When Albert McDonnell arrived home, he made no mention of his brother’s whereabouts and his mother didn’t think to question him. It was only when suppertime arrived and Francis had still not appeared, that Mrs. McDonnell asked about Francis and it was only then that Albert told her about the gray-haired old man. Arthur McDonnell had by then arrived home. Still dressed in his police uniform, he immediately went looking for his son. When that search proved fruitless, McDonnell made a call to his colleagues at the local precinct. Soon a massive search had been launched, with police and civilian volunteers scouring the neighborhood for the missing boy, working through the night without success. It would be a trio of Boy Scout volunteers who found Francis the following morning.
The body lay a few hundred yards into the woods, inadequately concealed under a pile of leaves and broken branches. Francis had been severely beaten and then strangled to death with his own suspenders, which had been pulled so tightly around his throat that they’d cut into his flesh and drawn blood. The boy’s shorts and underwear had been violently ripped from his body, leaving him naked from the waist down. This strongly suggested a sexual motive for the crime, something that was later hinted at in the New York dailies but never officially confirmed.
For now though, a feeling of outrage permeated the borough, particularly its policemen, who had seen the son of a brother officer violated and brutally slain. Within hours, fifty officers where at the scene, including the Chief of Detectives and the head of the homicide squad. By the following day, 250 plainclothes officers had been assigned to the case. Albert McDonnell, who was attached to a Manhattan precinct, was transferred temporarily to Staten Island, to participate in the hunt for his son’s killer. Meanwhile, officers were posted near the crime scene to prevent curious onlookers from trampling through the woods and destroying potential evidence.

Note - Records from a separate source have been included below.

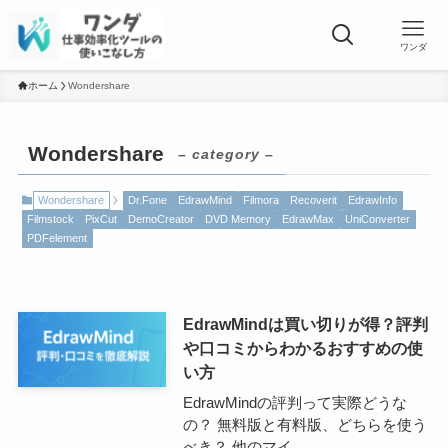
ワンダ
ホーム
Wondershare
Wondershare
– category –
Wondershare
Dr.Fone
EdrawMind
Filmora
Recoverit
EdrawInfo
Filmstock
PixCut
DemoCreator
DVD Memory
EdrawMax
UniConverter
PDFelement
EdrawMindは買い切りが得？評判
や口コミからわかるおすすめの使
い方
EdrawMindの評判って実際どうな
の？ 無料版と有料版、どちらを使う
べき？ 他のマイ...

The investigation soon took on the form of police enquiries the world over, before and since. Detectives and uniformed officers went door-to-door asking questions; potential suspects were brought in and given the third degree; a grid search was carried out in the woods looking for clues. An appeal also went out to the public for information and it wasn’t long before leads began pouring in, all of them useless. It seemed that every child and young woman on Staten Island had recently had a close encounter with a potentially murderous, gray-haired vagrant. Far-fetched as most of these stories were, the police had to check out every one of them.
The autopsy had in the interim revealed the full extent of the beating Francis had suffered prior to death. This cast doubt on the killer being the frail old man that Mrs. McDonnell had seen. How could someone that infirm have carried out such a vicious assault? Perhaps he’d had a younger accomplice, detectives speculated. There was certainly no shortage of suspects.

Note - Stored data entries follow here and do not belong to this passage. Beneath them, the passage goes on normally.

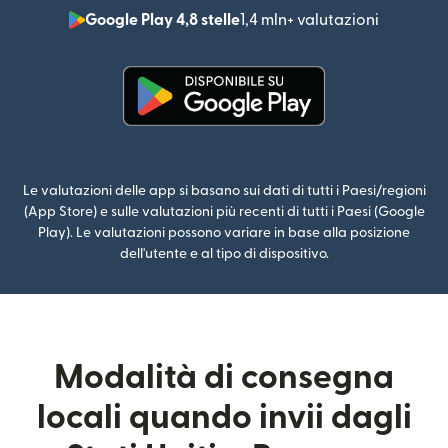
Google Play 4,8 stelle
1,4 mln+ valutazioni
(si apre i
(si apre in una nuova finestra)
Le valutazioni delle app si basano sui dati di tutti i Paesi/regioni
(App Store) e sulle valutazioni più recenti di tutti i Paesi (Google
Play). Le valutazioni possono variare in base alla posizione
dell'utente e al tipo di dispositivo.
Modalità di consegna
locali quando invii dagli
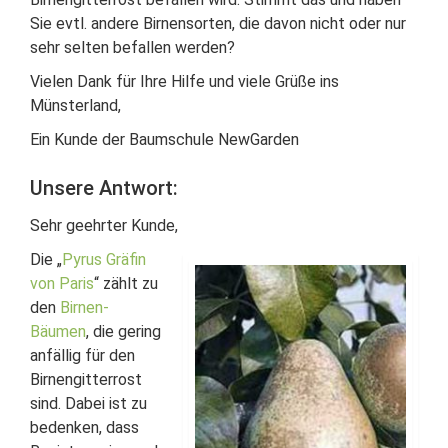
Sie evtl. andere Birnensorten, die davon nicht oder nur
sehr selten befallen werden?
Vielen Dank für Ihre Hilfe und viele Grüße ins
Münsterland,
Ein Kunde der Baumschule NewGarden
Unsere Antwort:
Sehr geehrter Kunde,
Die „
Pyrus Gräfin
von Paris
“ zählt zu
den
Birnen-
Bäumen
, die gering
anfällig für den
Birnengitterrost
sind. Dabei ist zu
bedenken, dass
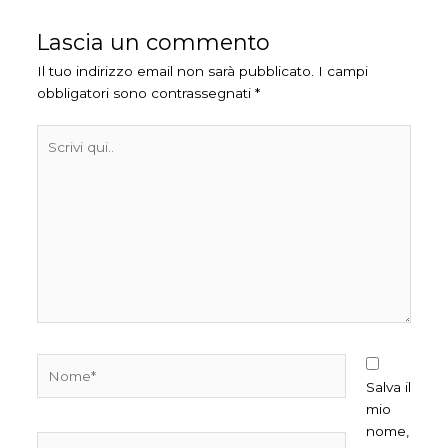
Lascia un commento
Il tuo indirizzo email non sarà pubblicato.
I campi
obbligatori sono contrassegnati
*
Scrivi
qui..
Nome*
Salva il
mio
nome,
Email*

For a time, two orderlies at the nearby Sea View Hospital headed the suspect list, then it was an escapee from a New Jersey insane asylum, then a group of vagrants said to frequent an area of Charlton’s Woods known as Rattlesnake Nest, then a truck driver with a prior conviction for “impairing the morals of a minor.” There were incidents of mob justice too. A man named John Eskowski, found squatting in the woods, was chased down by an angry mob. He shot himself rather than enduring a lynching at the mob’s hands. It was later determined that Eskowski had been nowhere near Staten Island at the time of the murder.